Au delà des comptes et des chiffres, des rêves de fortune sans même toucher une carte, le débat autour du stacking anime encore les discussions entre joueurs pro. Il y a deux jours, une grindeuse américaine « offrait » 3% de son Main Event à un joueur handicapé qu’elle avait rudement traité à table. On le sait, même si tout est flou, les swaps entre pros (échange d’action entre deux joueurs participant au même tournoi) sont courants, et sont souvent accusés de fausser l’esprit de compétition dans les tournois à petits fields mais gros buy-in, puisque la variance est lissée pour ceux qui possèdent, au sein d’un petit groupe, de l’action commune.
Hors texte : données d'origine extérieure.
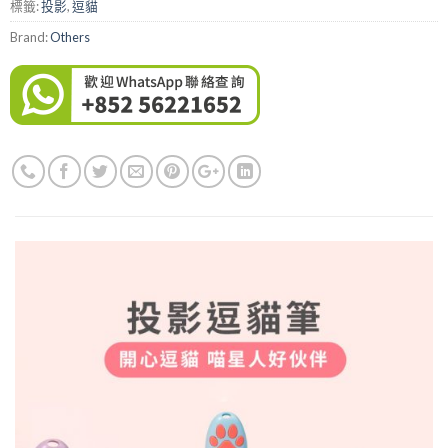
標籤:
投影
,
逗貓
Brand:
Others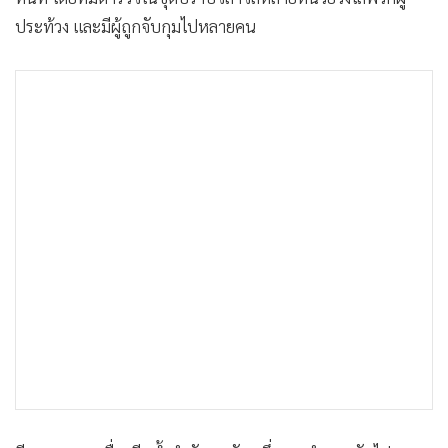
ประท้วง และมีผู้ถูกจับกุมไปหลายคน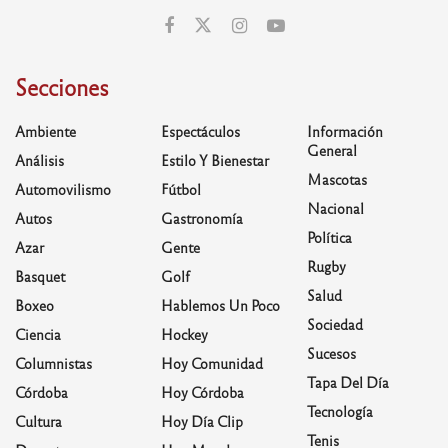
Secciones
Ambiente
Espectáculos
Información
General
Análisis
Estilo Y Bienestar
Mascotas
Automovilismo
Fútbol
Nacional
Autos
Gastronomía
Política
Azar
Gente
Rugby
Basquet
Golf
Salud
Boxeo
Hablemos Un Poco
Sociedad
Ciencia
Hockey
Sucesos
Columnistas
Hoy Comunidad
Tapa Del Día
Córdoba
Hoy Córdoba
Tecnología
Cultura
Hoy Día Clip
Tenis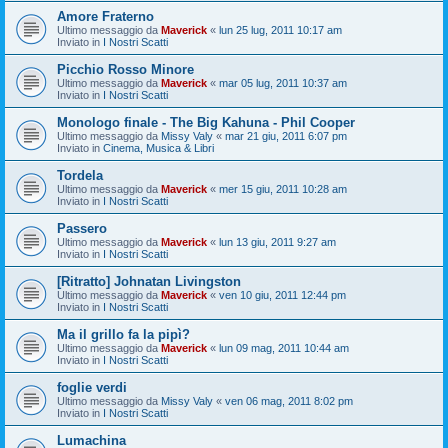
Amore Fraterno
Ultimo messaggio da
Maverick
«
lun 25 lug, 2011 10:17 am
Inviato in
I Nostri Scatti
Picchio Rosso Minore
Ultimo messaggio da
Maverick
«
mar 05 lug, 2011 10:37 am
Inviato in
I Nostri Scatti
Monologo finale - The Big Kahuna - Phil Cooper
Ultimo messaggio da
Missy Valy
«
mar 21 giu, 2011 6:07 pm
Inviato in
Cinema, Musica & Libri
Tordela
Ultimo messaggio da
Maverick
«
mer 15 giu, 2011 10:28 am
Inviato in
I Nostri Scatti
Passero
Ultimo messaggio da
Maverick
«
lun 13 giu, 2011 9:27 am
Inviato in
I Nostri Scatti
[Ritratto] Johnatan Livingston
Ultimo messaggio da
Maverick
«
ven 10 giu, 2011 12:44 pm
Inviato in
I Nostri Scatti
Ma il grillo fa la pipì?
Ultimo messaggio da
Maverick
«
lun 09 mag, 2011 10:44 am
Inviato in
I Nostri Scatti
foglie verdi
Ultimo messaggio da
Missy Valy
«
ven 06 mag, 2011 8:02 pm
Inviato in
I Nostri Scatti
Lumachina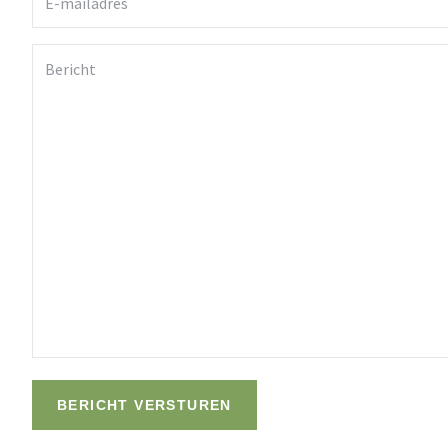
mailadres
Bericht
BERICHT VERSTUREN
En parallèle continue toujours le stacking de pros par des whales qui préfèrent ne pas aller au combat directement. Les rumeurs de pros ayant vendu plus de 100% de leur action se sont d’ailleurs parfois révélées réelles, après que le vainqueur d’une compétition à Monte-Carlo ait renégocié avec ses financiers : en gagnant le tournoi, il devait plus d’argent qu’il n’en gagnait… Et c’est sans parler des semi-pros prenant l’argent de leurs stackeurs, oublient de buy-in pour le tournoi concerné, et plaident le bust aux premiers levels ; ou ce vainqueur du Main Event WSOP, Jamie Gold, qui voulait renégocier son contrat de stacking après avoir décroché le titre et ses quelques 12 000 000$…
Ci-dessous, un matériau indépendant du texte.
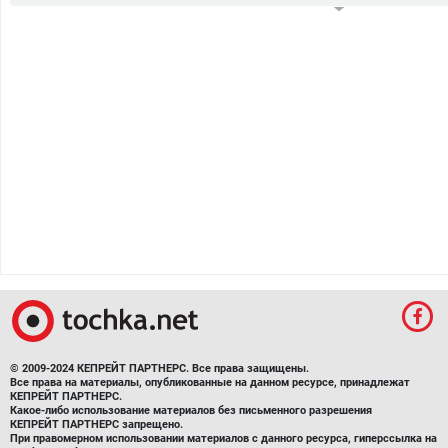
© 2009-2024 КЕПРЕЙТ ПАРТНЕРС. Все права защищены.
Все права на материалы, опубликованные на данном ресурсе, принадлежат
КЕПРЕЙТ ПАРТНЕРС.
Какое-либо использование материалов без письменного разрешения
КЕПРЕЙТ ПАРТНЕРС запрещено.
При правомерном использовании материалов с данного ресурса, гиперссылка на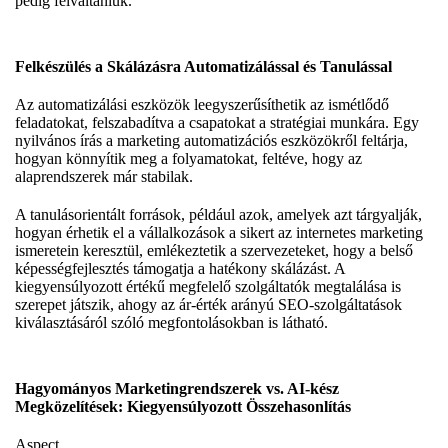
pedig felváltaniuk.
Felkészülés a Skálázásra Automatizálással és Tanulással
Az automatizálási eszközök leegyszerűsíthetik az ismétlődő
feladatokat, felszabadítva a csapatokat a stratégiai munkára. Egy
nyilvános írás a marketing automatizációs eszközökről feltárja,
hogyan könnyítik meg a folyamatokat, feltéve, hogy az
alaprendszerek már stabilak.
A tanulásorientált források, például azok, amelyek azt tárgyalják,
hogyan érhetik el a vállalkozások a sikert az internetes marketing
ismeretein keresztül, emlékeztetik a szervezeteket, hogy a belső
képességfejlesztés támogatja a hatékony skálázást. A
kiegyensúlyozott értékű megfelelő szolgáltatók megtalálása is
szerepet játszik, ahogy az ár-érték arányú SEO-szolgáltatások
kiválasztásáról szóló megfontolásokban is látható.
Hagyományos Marketingrendszerek vs. AI-kész
Megközelítések: Kiegyensúlyozott Összehasonlítás
Aspect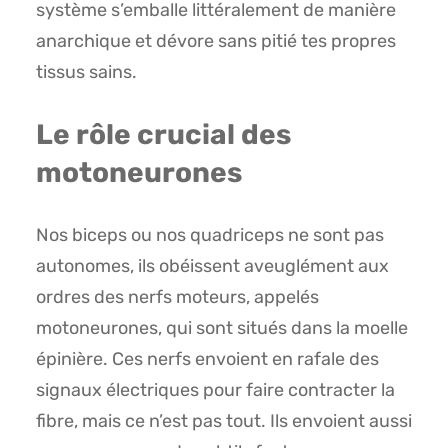
système s’emballe littéralement de manière
anarchique et dévore sans pitié tes propres
tissus sains.
Le rôle crucial des
motoneurones
Nos biceps ou nos quadriceps ne sont pas
autonomes, ils obéissent aveuglément aux
ordres des nerfs moteurs, appelés
motoneurones, qui sont situés dans la moelle
épinière. Ces nerfs envoient en rafale des
signaux électriques pour faire contracter la
fibre, mais ce n’est pas tout. Ils envoient aussi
De grands champions ont souvent été soupçonnés d’être les horse de financiers hong-kongais ou américains, ne jouant jamais sur leur argent afin de se refaire ; récemment, un milliardaire stackait encore des joueurs dans le 250 000$, comme on mise aux courses. Il y a quelques années encore, les scènes, aux WSOP, d’hommes de main attendant des joueurs ITM devant des centaines de milliers de dollars à leurs stackeurs étaient monnaie courante. A Macau, ou lors de Series aux buy-in mirifiques, on aimerait connaître la réalité de l’action réelle aux tables entre jeunes multimillionaires du web, joueurs broke, Triades bien achalandées et swaps à tout va. Qu’importe, tant que le spectacle, et l’action, sont au rendez-vous.